» **Extracted entries**
§ §

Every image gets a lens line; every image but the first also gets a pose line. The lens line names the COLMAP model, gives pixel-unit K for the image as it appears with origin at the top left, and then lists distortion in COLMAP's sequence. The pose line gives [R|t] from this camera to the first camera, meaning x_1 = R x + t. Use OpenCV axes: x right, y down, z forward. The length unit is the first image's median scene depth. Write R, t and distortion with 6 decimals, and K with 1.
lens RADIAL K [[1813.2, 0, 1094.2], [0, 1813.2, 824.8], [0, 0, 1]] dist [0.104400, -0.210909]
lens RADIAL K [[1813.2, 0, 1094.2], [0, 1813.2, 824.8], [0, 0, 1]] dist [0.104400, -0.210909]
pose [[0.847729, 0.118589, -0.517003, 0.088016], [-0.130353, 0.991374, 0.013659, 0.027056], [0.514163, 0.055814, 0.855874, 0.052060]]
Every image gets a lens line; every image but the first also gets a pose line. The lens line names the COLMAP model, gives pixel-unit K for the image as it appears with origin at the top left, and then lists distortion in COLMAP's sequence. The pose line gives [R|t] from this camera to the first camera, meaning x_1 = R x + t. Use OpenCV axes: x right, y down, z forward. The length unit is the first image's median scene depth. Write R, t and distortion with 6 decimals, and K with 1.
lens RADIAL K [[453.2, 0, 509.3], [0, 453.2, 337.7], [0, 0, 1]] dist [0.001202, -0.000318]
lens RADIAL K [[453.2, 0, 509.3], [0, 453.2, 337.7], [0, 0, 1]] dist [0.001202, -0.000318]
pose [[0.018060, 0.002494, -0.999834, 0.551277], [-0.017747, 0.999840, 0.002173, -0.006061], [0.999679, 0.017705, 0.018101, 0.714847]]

§ §

» **Exercise requirements**
Your task is to return all of the material exactly.

» **Response area**
Every image gets a lens line; every image but the first also gets a pose line. The lens line names the COLMAP model, gives pixel-unit K for the image as it appears with origin at the top left, and then lists distortion in COLMAP's sequence. The pose line gives [R|t] from this camera to the first camera, meaning x_1 = R x + t. Use OpenCV axes: x right, y down, z forward. The length unit is the first image's median scene depth. Write R, t and distortion with 6 decimals, and K with 1.
lens RADIAL K [[1813.2, 0, 1094.2], [0, 1813.2, 824.8], [0, 0, 1]] dist [0.104400, -0.210909]
lens RADIAL K [[1813.2, 0, 1094.2], [0, 1813.2, 824.8], [0, 0, 1]] dist [0.104400, -0.210909]
pose [[0.847729, 0.118589, -0.517003, 0.088016], [-0.130353, 0.991374, 0.013659, 0.027056], [0.514163, 0.055814, 0.855874, 0.052060]]
Every image gets a lens line; every image but the first also gets a pose line. The lens line names the COLMAP model, gives pixel-unit K for the image as it appears with origin at the top left, and then lists distortion in COLMAP's sequence. The pose line gives [R|t] from this camera to the first camera, meaning x_1 = R x + t. Use OpenCV axes: x right, y down, z forward. The length unit is the first image's median scene depth. Write R, t and distortion with 6 decimals, and K with 1.
lens RADIAL K [[453.2, 0, 509.3], [0, 453.2, 337.7], [0, 0, 1]] dist [0.001202, -0.000318]
lens RADIAL K [[453.2, 0, 509.3], [0, 453.2, 337.7], [0, 0, 1]] dist [0.001202, -0.000318]
pose [[0.018060, 0.002494, -0.999834, 0.551277], [-0.017747, 0.999840, 0.002173, -0.006061], [0.999679, 0.017705, 0.018101, 0.714847]]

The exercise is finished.